## Assignment
From the entries provided below, copy each line that contains the word "Inzidenzstufe".

** Exercise materials follows **

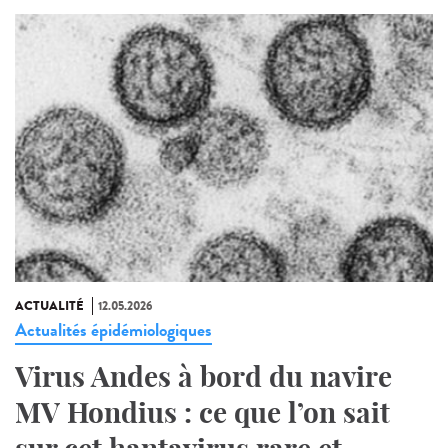
ACTUALITÉ
12.05.2026
Actualités épidémiologiques
Virus Andes à bord du navire
MV Hondius : ce que l’on sait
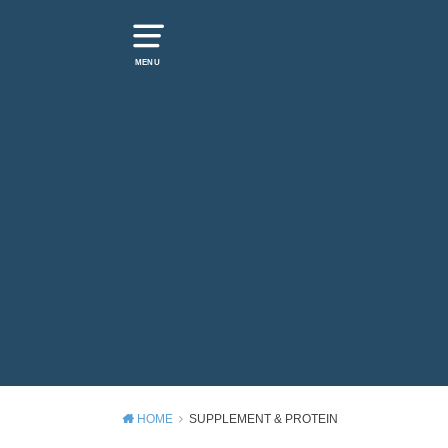
MENU
HOME
SUPPLEMENT & PROTEIN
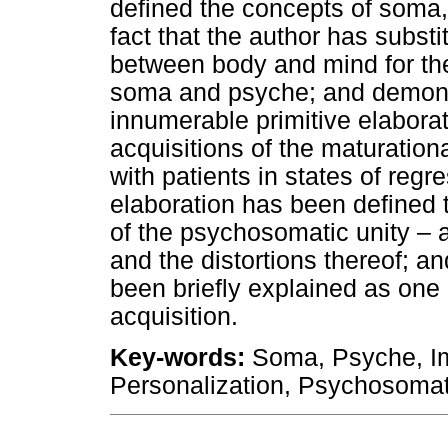
defined the concepts of soma,
fact that the author has substi
between body and mind for the
soma and psyche; and demonstr
innumerable primitive elabora
acquisitions of the maturationa
with patients in states of reg
elaboration has been defined t
of the psychosomatic unity – 
and the distortions thereof; 
been briefly explained as one 
acquisition.
Key-words:
Soma, Psyche, Im
Personalization, Psychosomati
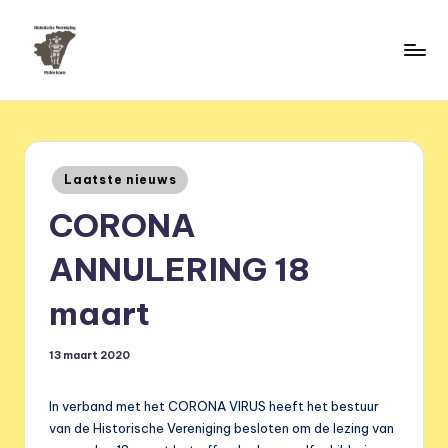
Ga
naar
H
de
HVM
inhoud
Middelstum
i
s
Geplaatst
Laatste nieuws
t
in
CORONA
o
ri
ANNULERING 18
s
maart
c
h
13 maart 2020
e
In verband met het CORONA VIRUS heeft het bestuur
v
van de Historische Vereniging besloten om de lezing van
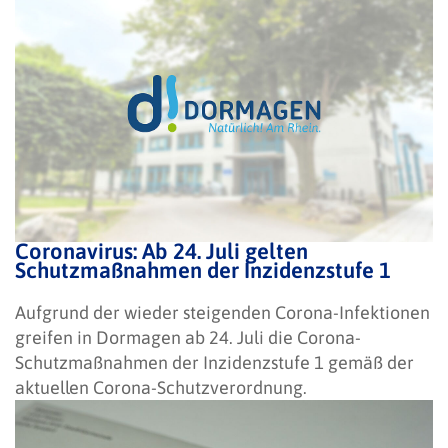
Coronavirus: Ab 24. Juli gelten
Schutzmaßnahmen der Inzidenzstufe 1
Aufgrund der wieder steigenden Corona-Infektionen
greifen in Dormagen ab 24. Juli die Corona-
Schutzmaßnahmen der Inzidenzstufe 1 gemäß der
aktuellen Corona-Schutzverordnung.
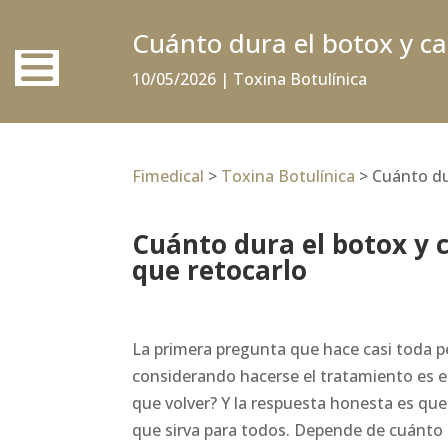
Cuánto dura el botox y c
10/05/2026
|
Toxina Botulínica
Fimedical
>
Toxina Botulínica
>
Cuánto du
Cuánto dura el botox y 
que retocarlo
La primera pregunta que hace casi toda 
considerando hacerse el tratamiento es 
que volver? Y la respuesta honesta es qu
que sirva para todos. Depende de cuánto s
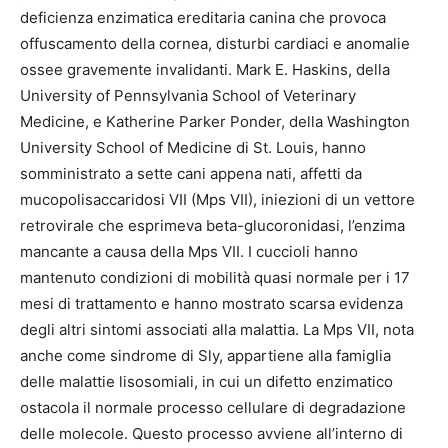
deficienza enzimatica ereditaria canina che provoca
offuscamento della cornea, disturbi cardiaci e anomalie
ossee gravemente invalidanti. Mark E. Haskins, della
University of Pennsylvania School of Veterinary
Medicine, e Katherine Parker Ponder, della Washington
University School of Medicine di St. Louis, hanno
somministrato a sette cani appena nati, affetti da
mucopolisaccaridosi VII (Mps VII), iniezioni di un vettore
retrovirale che esprimeva beta-glucoronidasi, l’enzima
mancante a causa della Mps VII. I cuccioli hanno
mantenuto condizioni di mobilità quasi normale per i 17
mesi di trattamento e hanno mostrato scarsa evidenza
degli altri sintomi associati alla malattia. La Mps VII, nota
anche come sindrome di Sly, appartiene alla famiglia
delle malattie lisosomiali, in cui un difetto enzimatico
ostacola il normale processo cellulare di degradazione
delle molecole. Questo processo avviene all’interno di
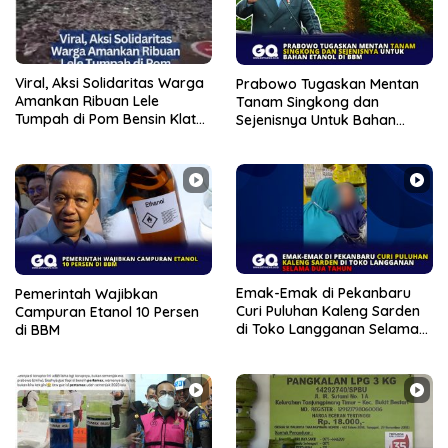
Viral, Aksi Solidaritas Warga
Prabowo Tugaskan Mentan
Amankan Ribuan Lele
Tanam Singkong dan
Tumpah di Pom Bensin Klaten
Sejenisnya Untuk Bahan
Jawa Tengah
Etanol di BBM
Emak-Emak di Pekanbaru
Pemerintah Wajibkan
Curi Puluhan Kaleng Sarden
Campuran Etanol 10 Persen
di Toko Langganan Selama
di BBM
Dua Tahun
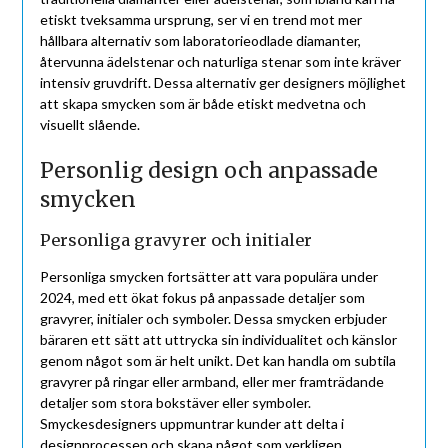
etiskt tveksamma ursprung, ser vi en trend mot mer
hållbara alternativ som laboratorieodlade diamanter,
återvunna ädelstenar och naturliga stenar som inte kräver
intensiv gruvdrift. Dessa alternativ ger designers möjlighet
att skapa smycken som är både etiskt medvetna och
visuellt slående.
Personlig design och anpassade
smycken
Personliga gravyrer och initialer
Personliga smycken fortsätter att vara populära under
2024, med ett ökat fokus på anpassade detaljer som
gravyrer, initialer och symboler. Dessa smycken erbjuder
bäraren ett sätt att uttrycka sin individualitet och känslor
genom något som är helt unikt. Det kan handla om subtila
gravyrer på ringar eller armband, eller mer framträdande
detaljer som stora bokstäver eller symboler.
Smyckesdesigners uppmuntrar kunder att delta i
designprocessen och skapa något som verkligen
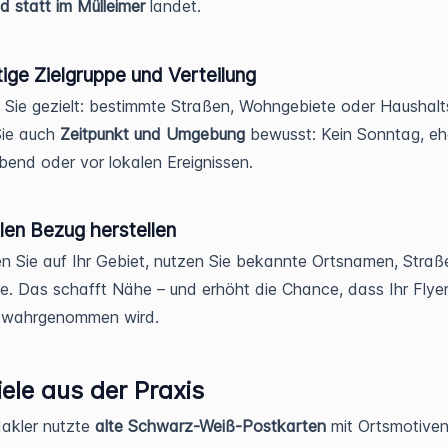
 statt im Mülleimer
landet.
tige Zielgruppe und Verteilung
n Sie gezielt: bestimmte Straßen, Wohngebiete oder Haushalts
Sie auch
Zeitpunkt und Umgebung
bewusst: Kein Sonntag, eh
bend oder vor lokalen Ereignissen.
len Bezug herstellen
n Sie auf Ihr Gebiet, nutzen Sie bekannte Ortsnamen, Straß
se. Das schafft Nähe – und erhöht die Chance, dass Ihr Flyer
wahrgenommen wird.
iele aus der Praxis
akler nutzte
alte Schwarz-Weiß-Postkarten
mit Ortsmotiven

** End of Exercise materials **

## Written response
Schutzmaßnahmen der Inzidenzstufe 1
Schutzmaßnahmen der Inzidenzstufe 1 gemäß der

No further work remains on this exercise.